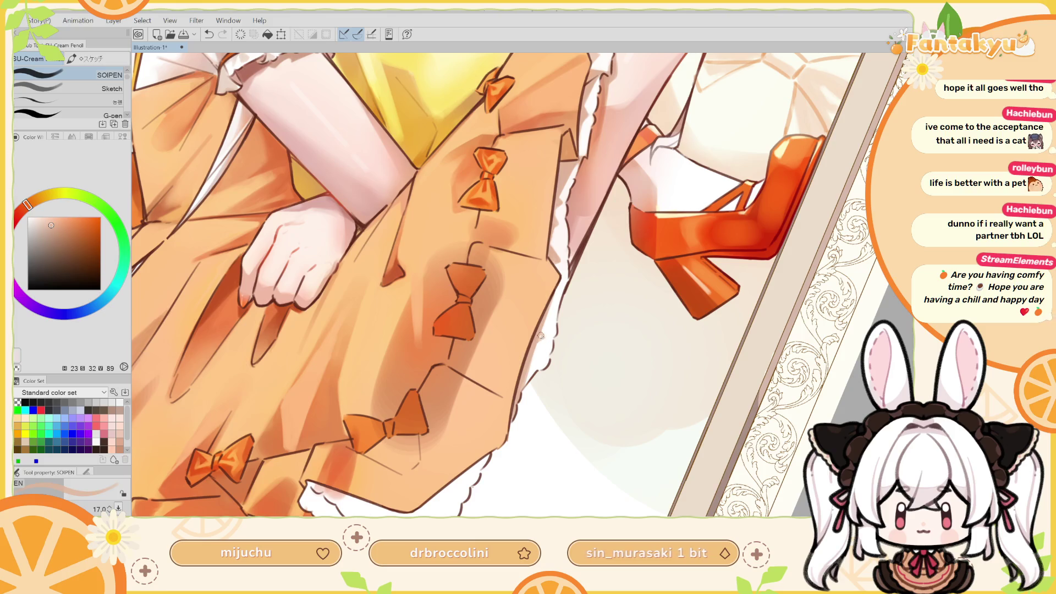
mouse_move(547, 301)
mouse_down()
mouse_move(474, 473)
mouse_move(565, 363)
mouse_up()
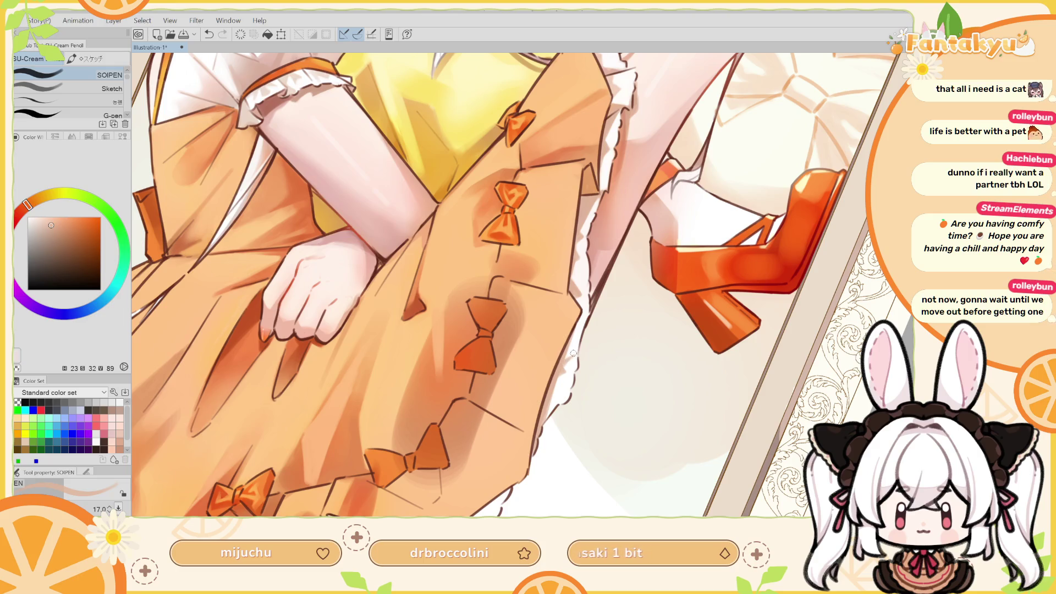
key(h)
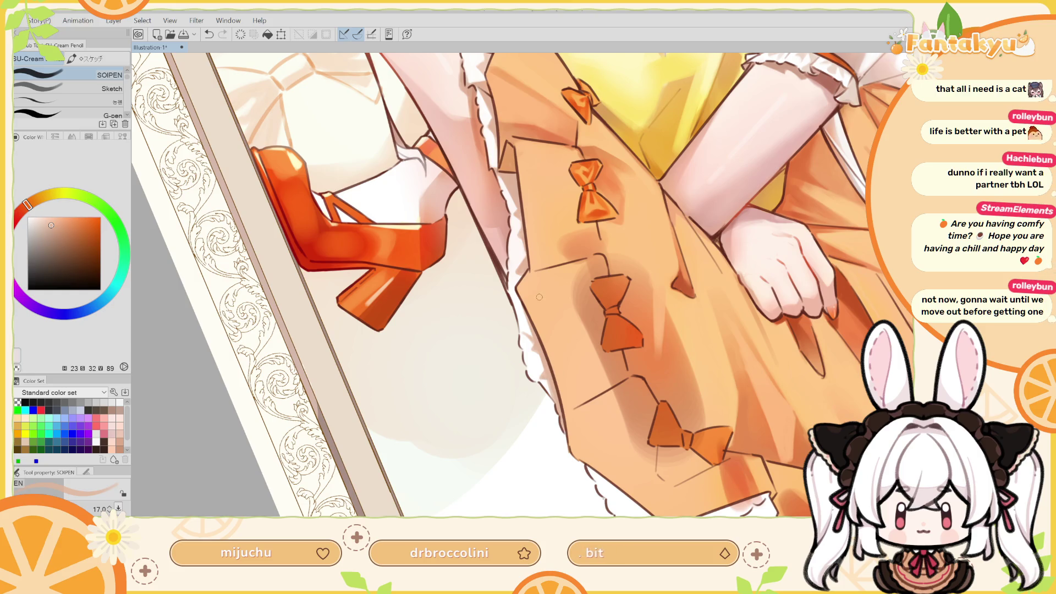
key(h)
drag(530, 317, 542, 333)
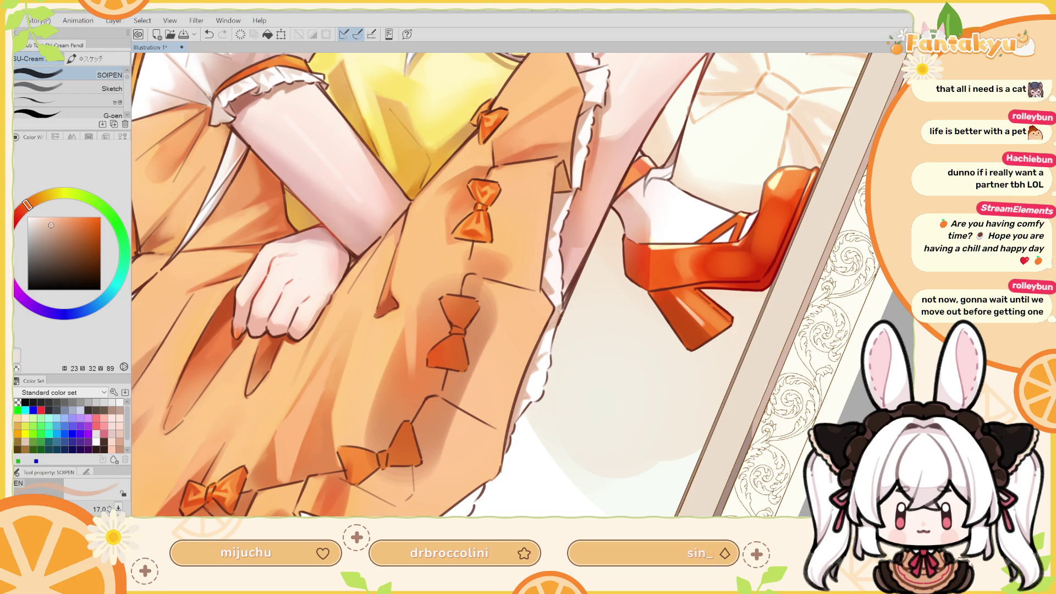
drag(570, 312, 597, 281)
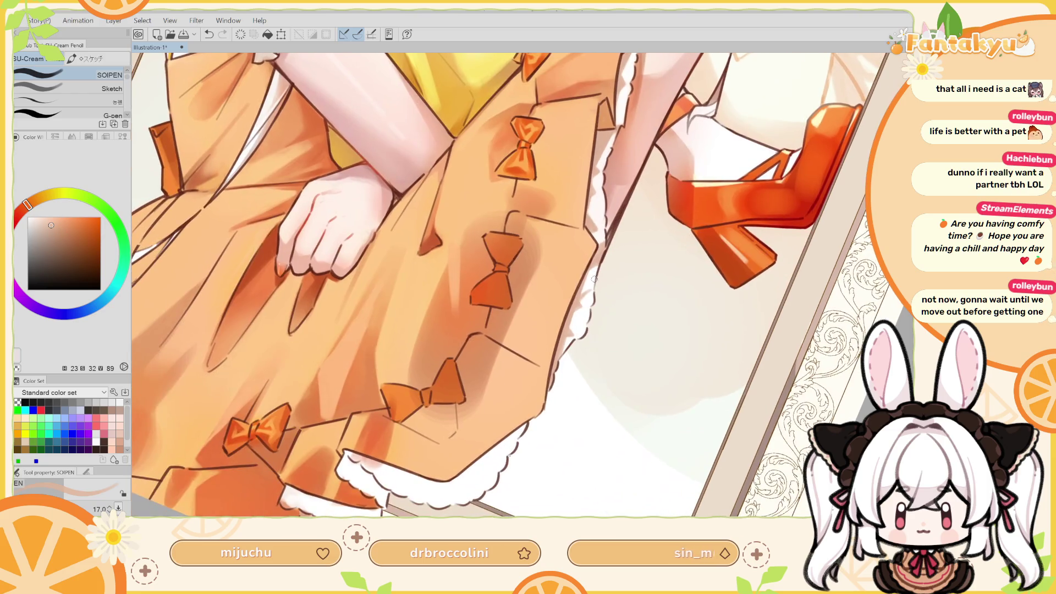
Straighten the view over the skirt hem and enlarge the brush from 17.0 to 35.8
key(h)
key(ctrl+alt+0)
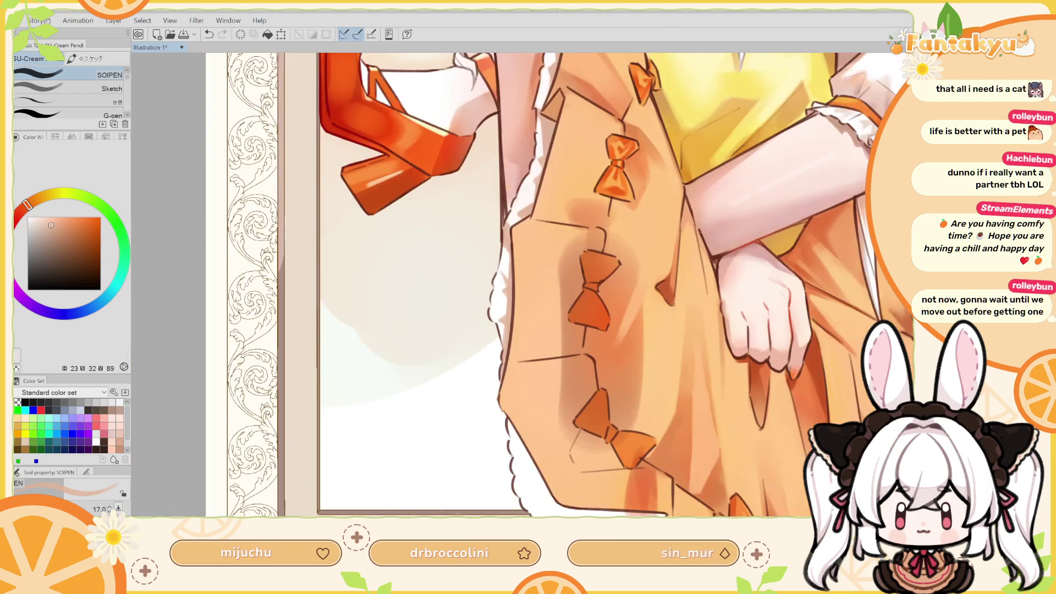
mouse_move(516, 318)
mouse_down()
mouse_move(528, 341)
mouse_move(554, 303)
mouse_up()
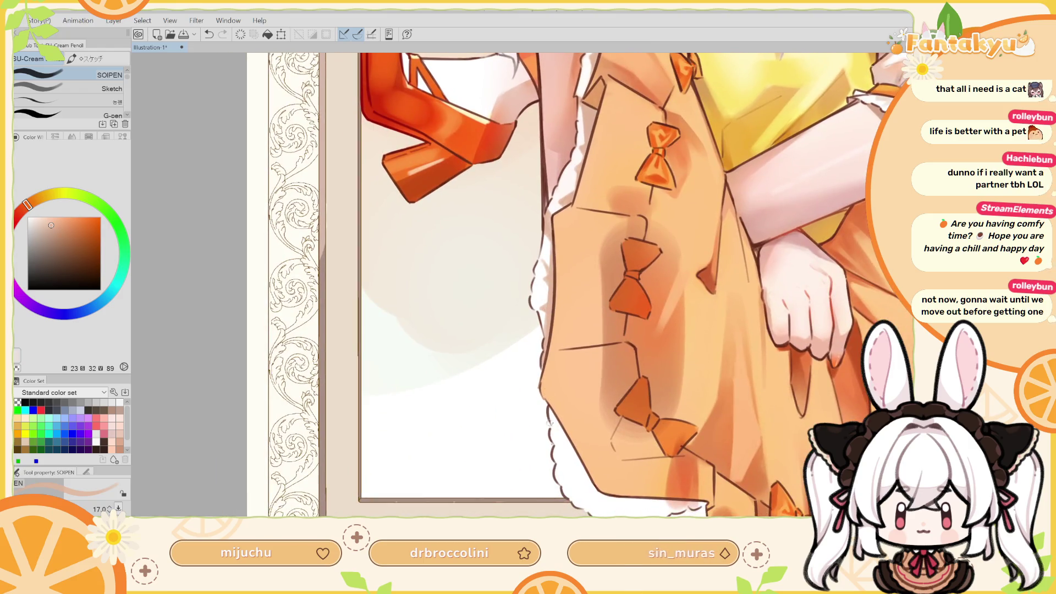
drag(689, 505, 650, 430)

** Work task **
Extract precisely the lines beginning at the line containing "Straighten the view" and ending at the last line of the entries above, exactly as written and with no pictures.

** Task solution **
Straighten the view over the skirt hem and enlarge the brush from 17.0 to 35.8
key(h)
key(ctrl+alt+0)
mouse_move(516, 318)
mouse_down()
mouse_move(528, 341)
mouse_move(554, 303)
mouse_up()
drag(689, 505, 650, 430)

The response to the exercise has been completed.